Adelaide students discover a new way to learn maths


In one Adelaide classroom, maths is being taught in a new and interesting way.

Like so many teens before her, Tamia Blackwell was once a reluctant maths student.

“Initially I thought, it’s boring, it isn’t interesting.”

A chance meeting with mathematician and Indigenous educator Dr Chris Matthews at a conference helped change the Year 11 student’s perspective.

Tamia is a performer with an Indigenous dance group, and Dr Matthews' model of explaining maths through storytelling caught her interest.

“Using letters to represent movement and numbers to represent beats, they work really well together,” she says.

“Not only does it change your perspective on maths but it opens up opportunities to have fun during learning maths, as well.”

Tamia leads a workshop with the students.
Tamia leads a workshop with the students.
SBS News

The idea also drew the attention of fellow dancer and student Bryce Cawte.

“It’s great,” he says. “I never really enjoyed maths, myself, so I found a way to enjoy it, and that’s through dancing.”

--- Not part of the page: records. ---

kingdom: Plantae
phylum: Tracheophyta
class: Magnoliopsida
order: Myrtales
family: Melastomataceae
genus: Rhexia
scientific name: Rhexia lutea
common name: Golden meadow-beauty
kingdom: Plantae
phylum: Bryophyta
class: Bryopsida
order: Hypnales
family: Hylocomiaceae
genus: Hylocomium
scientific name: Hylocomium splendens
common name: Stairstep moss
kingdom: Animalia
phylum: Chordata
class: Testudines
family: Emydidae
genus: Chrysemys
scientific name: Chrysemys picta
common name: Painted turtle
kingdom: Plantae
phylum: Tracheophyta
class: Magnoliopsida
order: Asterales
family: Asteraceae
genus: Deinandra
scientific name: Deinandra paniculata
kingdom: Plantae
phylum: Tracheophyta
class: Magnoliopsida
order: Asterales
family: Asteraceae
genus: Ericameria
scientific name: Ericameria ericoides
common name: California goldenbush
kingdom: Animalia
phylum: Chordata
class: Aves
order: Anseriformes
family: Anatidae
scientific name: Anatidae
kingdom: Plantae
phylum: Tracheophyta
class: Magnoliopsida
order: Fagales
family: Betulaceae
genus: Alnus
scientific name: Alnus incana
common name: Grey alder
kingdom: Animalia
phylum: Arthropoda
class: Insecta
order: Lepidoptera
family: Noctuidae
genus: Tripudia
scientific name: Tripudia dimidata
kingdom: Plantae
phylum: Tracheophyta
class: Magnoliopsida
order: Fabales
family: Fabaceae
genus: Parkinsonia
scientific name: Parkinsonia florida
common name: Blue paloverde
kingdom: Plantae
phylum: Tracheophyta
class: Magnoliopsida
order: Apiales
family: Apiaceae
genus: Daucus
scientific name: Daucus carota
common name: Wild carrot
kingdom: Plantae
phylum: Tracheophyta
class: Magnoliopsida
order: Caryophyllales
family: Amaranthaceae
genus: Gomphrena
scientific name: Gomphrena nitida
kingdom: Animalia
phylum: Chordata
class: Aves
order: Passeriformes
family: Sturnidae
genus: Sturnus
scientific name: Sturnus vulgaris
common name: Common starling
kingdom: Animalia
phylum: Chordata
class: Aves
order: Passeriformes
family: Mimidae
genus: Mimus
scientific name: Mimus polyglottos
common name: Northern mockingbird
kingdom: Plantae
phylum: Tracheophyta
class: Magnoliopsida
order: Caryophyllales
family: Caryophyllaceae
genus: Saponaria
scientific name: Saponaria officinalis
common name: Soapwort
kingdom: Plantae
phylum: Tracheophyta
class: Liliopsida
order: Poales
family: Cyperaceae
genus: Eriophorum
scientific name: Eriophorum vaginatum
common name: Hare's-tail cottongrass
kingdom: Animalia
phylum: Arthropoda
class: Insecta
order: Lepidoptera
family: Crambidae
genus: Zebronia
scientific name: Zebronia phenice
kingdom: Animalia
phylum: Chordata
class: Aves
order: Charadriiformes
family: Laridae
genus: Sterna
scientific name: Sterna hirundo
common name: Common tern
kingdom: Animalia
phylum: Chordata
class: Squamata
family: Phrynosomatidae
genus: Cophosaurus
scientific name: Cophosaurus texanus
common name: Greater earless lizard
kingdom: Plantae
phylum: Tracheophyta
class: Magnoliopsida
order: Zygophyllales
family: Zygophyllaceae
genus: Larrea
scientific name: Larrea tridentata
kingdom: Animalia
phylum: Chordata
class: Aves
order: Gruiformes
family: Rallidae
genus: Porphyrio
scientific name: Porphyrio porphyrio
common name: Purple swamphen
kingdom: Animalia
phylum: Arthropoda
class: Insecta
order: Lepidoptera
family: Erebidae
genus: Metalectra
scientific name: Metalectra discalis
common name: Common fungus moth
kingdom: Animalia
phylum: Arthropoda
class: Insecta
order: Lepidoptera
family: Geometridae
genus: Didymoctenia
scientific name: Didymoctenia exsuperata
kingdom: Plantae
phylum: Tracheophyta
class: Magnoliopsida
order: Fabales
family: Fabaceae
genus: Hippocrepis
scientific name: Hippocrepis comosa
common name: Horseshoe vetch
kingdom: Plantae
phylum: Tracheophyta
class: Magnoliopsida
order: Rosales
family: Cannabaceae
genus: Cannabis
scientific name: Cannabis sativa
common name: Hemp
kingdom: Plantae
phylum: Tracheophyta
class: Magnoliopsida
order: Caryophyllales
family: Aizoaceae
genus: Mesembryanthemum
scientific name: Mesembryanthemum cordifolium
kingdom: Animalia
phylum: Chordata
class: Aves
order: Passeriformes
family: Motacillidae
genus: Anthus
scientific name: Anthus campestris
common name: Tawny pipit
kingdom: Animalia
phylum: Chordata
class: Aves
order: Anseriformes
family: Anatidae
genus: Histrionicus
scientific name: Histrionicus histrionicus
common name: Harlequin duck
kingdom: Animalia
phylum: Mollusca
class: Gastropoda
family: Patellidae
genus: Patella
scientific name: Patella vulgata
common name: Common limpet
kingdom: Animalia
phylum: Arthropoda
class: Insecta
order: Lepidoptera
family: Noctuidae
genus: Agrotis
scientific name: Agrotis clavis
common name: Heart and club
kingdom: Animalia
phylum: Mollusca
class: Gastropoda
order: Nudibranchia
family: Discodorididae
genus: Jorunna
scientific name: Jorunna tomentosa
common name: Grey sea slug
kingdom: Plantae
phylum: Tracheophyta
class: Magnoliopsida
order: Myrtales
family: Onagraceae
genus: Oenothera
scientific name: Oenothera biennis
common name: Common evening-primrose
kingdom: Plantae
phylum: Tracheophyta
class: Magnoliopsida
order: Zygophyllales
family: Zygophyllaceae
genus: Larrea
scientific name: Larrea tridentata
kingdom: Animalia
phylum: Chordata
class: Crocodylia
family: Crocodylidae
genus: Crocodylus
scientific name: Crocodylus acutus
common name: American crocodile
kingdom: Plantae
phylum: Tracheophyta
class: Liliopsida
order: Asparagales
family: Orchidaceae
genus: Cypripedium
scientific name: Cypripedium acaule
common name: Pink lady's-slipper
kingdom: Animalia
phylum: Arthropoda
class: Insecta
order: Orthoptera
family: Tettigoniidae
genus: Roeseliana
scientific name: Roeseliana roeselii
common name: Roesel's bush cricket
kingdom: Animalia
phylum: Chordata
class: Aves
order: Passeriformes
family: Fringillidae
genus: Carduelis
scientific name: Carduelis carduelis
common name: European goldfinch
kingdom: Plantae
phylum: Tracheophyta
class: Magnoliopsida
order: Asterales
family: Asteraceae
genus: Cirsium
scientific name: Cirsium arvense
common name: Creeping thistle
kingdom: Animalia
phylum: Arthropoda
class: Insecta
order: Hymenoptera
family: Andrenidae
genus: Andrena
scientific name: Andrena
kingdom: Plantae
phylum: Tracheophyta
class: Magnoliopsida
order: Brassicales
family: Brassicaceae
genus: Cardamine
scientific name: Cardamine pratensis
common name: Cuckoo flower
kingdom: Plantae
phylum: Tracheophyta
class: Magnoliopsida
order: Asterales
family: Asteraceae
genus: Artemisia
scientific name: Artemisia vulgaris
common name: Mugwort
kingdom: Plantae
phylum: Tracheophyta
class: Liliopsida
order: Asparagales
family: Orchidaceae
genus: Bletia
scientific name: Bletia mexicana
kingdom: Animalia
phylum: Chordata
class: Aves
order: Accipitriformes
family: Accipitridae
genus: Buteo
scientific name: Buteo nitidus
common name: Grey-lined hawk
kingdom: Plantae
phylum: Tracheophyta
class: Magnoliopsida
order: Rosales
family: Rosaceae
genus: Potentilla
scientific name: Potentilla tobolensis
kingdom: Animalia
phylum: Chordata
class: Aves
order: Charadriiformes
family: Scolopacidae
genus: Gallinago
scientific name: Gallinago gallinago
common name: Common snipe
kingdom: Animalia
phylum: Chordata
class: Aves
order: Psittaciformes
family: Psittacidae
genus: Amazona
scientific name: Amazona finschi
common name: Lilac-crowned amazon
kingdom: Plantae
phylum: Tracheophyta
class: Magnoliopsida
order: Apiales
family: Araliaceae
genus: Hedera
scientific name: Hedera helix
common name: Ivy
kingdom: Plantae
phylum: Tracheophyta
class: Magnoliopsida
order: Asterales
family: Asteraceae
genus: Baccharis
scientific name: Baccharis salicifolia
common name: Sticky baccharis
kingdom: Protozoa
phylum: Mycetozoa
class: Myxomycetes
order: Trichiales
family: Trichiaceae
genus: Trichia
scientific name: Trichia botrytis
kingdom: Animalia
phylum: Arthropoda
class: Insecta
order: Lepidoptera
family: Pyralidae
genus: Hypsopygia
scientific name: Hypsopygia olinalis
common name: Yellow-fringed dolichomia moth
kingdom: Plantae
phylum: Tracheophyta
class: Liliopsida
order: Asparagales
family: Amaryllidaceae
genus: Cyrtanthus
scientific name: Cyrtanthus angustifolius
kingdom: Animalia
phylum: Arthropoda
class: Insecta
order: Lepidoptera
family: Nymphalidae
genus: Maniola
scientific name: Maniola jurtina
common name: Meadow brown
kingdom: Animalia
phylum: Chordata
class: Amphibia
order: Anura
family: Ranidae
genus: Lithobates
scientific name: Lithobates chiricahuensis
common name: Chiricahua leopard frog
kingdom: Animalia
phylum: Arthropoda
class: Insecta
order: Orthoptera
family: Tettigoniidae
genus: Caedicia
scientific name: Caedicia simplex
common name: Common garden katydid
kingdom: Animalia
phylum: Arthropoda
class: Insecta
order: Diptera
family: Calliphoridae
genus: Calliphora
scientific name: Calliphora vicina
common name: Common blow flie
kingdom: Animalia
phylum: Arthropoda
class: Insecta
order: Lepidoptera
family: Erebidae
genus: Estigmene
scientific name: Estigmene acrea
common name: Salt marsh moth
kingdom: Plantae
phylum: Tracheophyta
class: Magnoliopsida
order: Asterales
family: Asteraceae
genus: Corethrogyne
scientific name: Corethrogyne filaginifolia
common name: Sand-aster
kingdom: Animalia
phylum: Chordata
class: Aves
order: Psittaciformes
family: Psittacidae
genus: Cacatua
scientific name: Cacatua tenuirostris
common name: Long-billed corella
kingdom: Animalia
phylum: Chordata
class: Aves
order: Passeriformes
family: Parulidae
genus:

Together, Bryce and Tamia have developed their own maths workshop, teaching algebraic equations to other students using cultural dance. They’ve toured the concept to a number of schools across South Australia.

During a workshop at their own school, Woodville High in Adelaide, they teach Year 8 students to interpret parts of a complex equation with individual steps and movements.

In one equation, 3b turns into three head bobs, while 2p becomes two imaginary emu pecks.

Woodville High School students
Tamia Blackwell, left, and Bryce Cawte lead a lesson in mathematical dancing at Woodville High School.
SBS News

Zandra, one of the participants, says it’s been a memorable lesson.

“It may not be as logical as some maths things are, but it’s still teaching us the fundamentals that we need to learn,” she says.

Dr Matthews says there are similarities in the way maths and dance use symbolism to explain ideas.

“All around the world people have done this, we observe the world around us and we go through an extraction process to understand what we’re looking at,” he says.

“Maths is just another example of that, where we’re actually creating this symbolic world where it’s connected to processes in the world around us.”

It was Indigenous Education Officer and artist Kargun Fogarty who first took Dr Matthew’s model and turned it into a dance.

“Mathematics has just been a big part of our culture, and I suppose what Chris and I are trying to do is reach out to these young fellas and to help them understand how intelligent our people were here,” he says.

Bryce Cawte says developing their own version of algebraic dance has helped him explore how Indigenous Australians have long used mathematical ideas.

“You can throw a spear, but with an extra half a metre piece of wood, you can go three times further,” he says. “So we’ve got that aerodynamics and that physics sort of thinking.”  

Tamia hopes the workshop will help make maths and Indigenous culture more accessible to students of all backgrounds.

“The whole purpose of our workshop is to change stereotypes and give Aboriginal young kids, and anyone, the message that you can do anything,” she says.